Top of Records

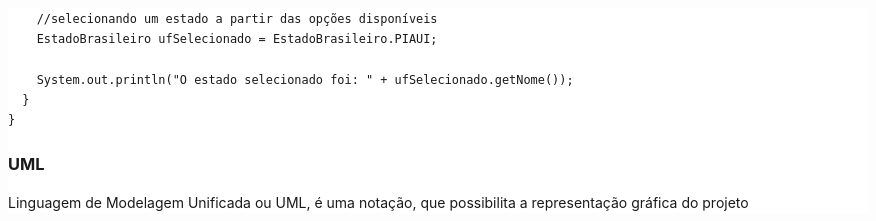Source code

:        //selecionando um estado a partir das opções disponíveis
        EstadoBrasileiro ufSelecionado = EstadoBrasileiro.PIAUI;

        System.out.println("O estado selecionado foi: " + ufSelecionado.getNome());
      }
    }

### UML

Linguagem de Modelagem Unificada ou UML, é uma notação, que possibilita a representação gráfica do projeto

Bottom of Records

## [Activity]
Among the lines above, return those that hold the word "ufSelecionado".

## [Output for this task]
        EstadoBrasileiro ufSelecionado = EstadoBrasileiro.PIAUI;
        System.out.println("O estado selecionado foi: " + ufSelecionado.getNome());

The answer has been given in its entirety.